(Stored items)
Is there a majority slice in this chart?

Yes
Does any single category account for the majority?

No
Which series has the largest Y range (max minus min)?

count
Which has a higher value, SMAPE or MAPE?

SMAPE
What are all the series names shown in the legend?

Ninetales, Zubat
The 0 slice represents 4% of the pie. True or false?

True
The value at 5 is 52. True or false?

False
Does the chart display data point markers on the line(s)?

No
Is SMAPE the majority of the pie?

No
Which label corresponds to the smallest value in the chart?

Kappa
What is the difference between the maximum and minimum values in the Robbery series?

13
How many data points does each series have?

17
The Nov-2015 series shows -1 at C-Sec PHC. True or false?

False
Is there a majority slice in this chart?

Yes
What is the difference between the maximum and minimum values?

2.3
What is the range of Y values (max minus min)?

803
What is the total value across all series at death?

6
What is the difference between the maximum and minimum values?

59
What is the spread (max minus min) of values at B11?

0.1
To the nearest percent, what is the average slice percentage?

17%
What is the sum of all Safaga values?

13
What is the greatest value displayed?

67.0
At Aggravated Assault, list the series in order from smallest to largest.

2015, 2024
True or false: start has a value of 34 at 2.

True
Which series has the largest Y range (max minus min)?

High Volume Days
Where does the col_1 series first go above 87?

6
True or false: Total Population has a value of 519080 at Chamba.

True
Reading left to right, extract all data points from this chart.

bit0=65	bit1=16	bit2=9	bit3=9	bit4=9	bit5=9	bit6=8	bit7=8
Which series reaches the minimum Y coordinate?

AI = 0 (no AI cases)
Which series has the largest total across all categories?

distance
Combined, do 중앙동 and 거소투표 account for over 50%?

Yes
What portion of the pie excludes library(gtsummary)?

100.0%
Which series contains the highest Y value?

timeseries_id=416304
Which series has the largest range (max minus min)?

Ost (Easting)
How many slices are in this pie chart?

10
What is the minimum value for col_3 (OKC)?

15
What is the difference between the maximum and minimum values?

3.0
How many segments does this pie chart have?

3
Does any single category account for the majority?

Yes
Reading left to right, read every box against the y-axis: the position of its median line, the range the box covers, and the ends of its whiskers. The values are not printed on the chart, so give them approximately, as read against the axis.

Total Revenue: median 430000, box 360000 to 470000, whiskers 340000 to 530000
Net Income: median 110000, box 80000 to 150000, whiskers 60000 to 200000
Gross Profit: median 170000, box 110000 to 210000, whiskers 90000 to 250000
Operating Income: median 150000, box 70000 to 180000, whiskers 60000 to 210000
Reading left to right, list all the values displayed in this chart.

* **TASK INSTRUCTIONS**:
Filter the items above down to the lines that contain the word "points", and copy each such line. Case counts, so uppercase and lowercase letters must match.

* **RESPONSE AREA**:
How many data points does each series have?
Reading left to right, extract all data points from this chart.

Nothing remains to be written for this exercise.